Anyone else cringing? Why is bowing down so damn hard? Good grief…it’s the Lord of universe…why wouldn’t you bow? Because if you’re like me, you don’t always see it as bowing down to God, but rather the person or situation that you find so appalling. Or, perhaps, you really do feel like you know better than God…or even if you acknowledge that you’re being a fool, you’re willing to face whatever consequences that may arise out of your behavior and/or decision.
A life surrendered to REAL power requires great HUMILITY!
And great humility is not something we can accomplish on our own. It requires the filling of the Holy Spirit…and just not surface filling…but in all the deep, dark parts of our soul. I’ve got the surface Christianity going on. I go to church, I read my Bible, I pray, I surrender some things…especially if they are particularly painful. BUT, I can tell you that I have NOT sincerely and humbly invited the Holy Spirit into my deepest, darkest places in a long, long time…until the beginning of this study. And even then, it was more words than action. Probably, because I didn’t know how damn hard it’d be to really let God into some of those places!
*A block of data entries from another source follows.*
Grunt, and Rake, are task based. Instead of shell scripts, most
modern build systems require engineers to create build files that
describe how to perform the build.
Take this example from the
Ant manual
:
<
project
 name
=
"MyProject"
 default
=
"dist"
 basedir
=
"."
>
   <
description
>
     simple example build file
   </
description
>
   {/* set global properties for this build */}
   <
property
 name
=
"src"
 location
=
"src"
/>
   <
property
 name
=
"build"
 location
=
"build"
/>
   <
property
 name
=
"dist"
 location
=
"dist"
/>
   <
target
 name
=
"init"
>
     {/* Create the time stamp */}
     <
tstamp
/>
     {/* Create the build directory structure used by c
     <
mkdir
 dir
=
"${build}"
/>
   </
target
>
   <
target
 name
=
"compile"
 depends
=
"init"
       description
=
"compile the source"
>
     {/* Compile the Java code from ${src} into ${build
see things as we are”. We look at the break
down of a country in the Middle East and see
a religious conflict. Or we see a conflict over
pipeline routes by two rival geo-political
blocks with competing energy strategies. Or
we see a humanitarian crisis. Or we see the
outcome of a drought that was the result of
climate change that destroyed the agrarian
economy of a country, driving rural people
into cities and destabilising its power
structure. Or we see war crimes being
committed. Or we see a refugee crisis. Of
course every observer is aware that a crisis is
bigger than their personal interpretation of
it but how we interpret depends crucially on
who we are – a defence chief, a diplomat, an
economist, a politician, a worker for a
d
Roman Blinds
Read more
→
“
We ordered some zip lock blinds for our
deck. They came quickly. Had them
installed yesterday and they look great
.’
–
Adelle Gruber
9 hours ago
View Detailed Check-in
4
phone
And letting him in is just the first step…
To really be transformed we must first acknowledge that we must change (humility)…we must be willing to change (more humility) and then we must do it (the most painful kind of humility). But in order to change, we must let God clean us out (ugh, more humility)…to discover wounds and mend us. It takes a lot of time and effort…time and effort that I’m not always willing to take. Seriously. But what’s the alternative? It’s kinda like the movie The Matrix…once you know the truth, it’s impossible to go back. I KNOW that a life surrendered to REAL power is so much better…but I also know that I can’t just surrender once. I can’t just spend a week in reflection and healing once. It’s got to be layers, it’s got to be a habit, it’s got to be on a daily basis. It’s got to be an intentional part of my work.
So what does this have to do with gentleness?
Imagine a life without pushing and shoving, worries about comparisons, worries about being a doormat, scrambling to get my own way, being prideful even towards God…wow.
I sincerely want to have a spirit of gentleness…to be calm in the storm…my life surrendered to REAL power…to bow down with sincerity and a correct attitude…and to feel His pleasure and his grace. But I can also say that I am scared of those words. I am fearful where they may take me. But that my friends will have to be another post for another day.